:: BRIEF ::
Which rows below contain the string "ГОСТ"? Copy out each of those rows in full.

[Data excerpts]
== == ==

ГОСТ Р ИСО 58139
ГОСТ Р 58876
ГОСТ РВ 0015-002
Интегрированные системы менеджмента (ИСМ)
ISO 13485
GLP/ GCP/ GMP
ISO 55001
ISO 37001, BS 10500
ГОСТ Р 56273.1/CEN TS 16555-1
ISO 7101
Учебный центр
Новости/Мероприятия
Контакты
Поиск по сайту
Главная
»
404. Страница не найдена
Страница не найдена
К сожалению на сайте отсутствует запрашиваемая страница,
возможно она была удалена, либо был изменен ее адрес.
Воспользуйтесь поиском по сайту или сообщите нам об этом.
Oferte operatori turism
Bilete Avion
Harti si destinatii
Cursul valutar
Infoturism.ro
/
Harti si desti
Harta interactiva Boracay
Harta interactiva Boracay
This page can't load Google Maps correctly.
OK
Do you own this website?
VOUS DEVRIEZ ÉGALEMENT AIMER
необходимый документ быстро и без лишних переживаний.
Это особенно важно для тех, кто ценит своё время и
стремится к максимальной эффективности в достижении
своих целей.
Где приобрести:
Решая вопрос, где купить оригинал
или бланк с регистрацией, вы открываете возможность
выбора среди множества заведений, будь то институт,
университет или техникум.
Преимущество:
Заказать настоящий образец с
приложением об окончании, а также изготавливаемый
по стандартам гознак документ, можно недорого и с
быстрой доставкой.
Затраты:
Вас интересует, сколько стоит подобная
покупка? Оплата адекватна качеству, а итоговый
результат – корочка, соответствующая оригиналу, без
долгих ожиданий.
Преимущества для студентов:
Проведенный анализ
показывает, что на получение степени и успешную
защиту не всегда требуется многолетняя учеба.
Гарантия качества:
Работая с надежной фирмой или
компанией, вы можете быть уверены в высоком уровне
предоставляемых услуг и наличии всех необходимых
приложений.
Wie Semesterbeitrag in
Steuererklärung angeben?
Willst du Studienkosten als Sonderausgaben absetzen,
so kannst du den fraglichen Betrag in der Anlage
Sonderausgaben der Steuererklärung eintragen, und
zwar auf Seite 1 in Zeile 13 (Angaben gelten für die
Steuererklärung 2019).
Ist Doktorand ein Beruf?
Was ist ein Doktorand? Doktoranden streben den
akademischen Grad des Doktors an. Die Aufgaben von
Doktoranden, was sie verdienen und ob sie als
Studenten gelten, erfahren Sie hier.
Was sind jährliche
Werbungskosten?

== == ==

:: ANSWER SECTION ::
ГОСТ Р ИСО 58139
ГОСТ Р 58876
ГОСТ РВ 0015-002
ГОСТ Р 56273.1/CEN TS 16555-1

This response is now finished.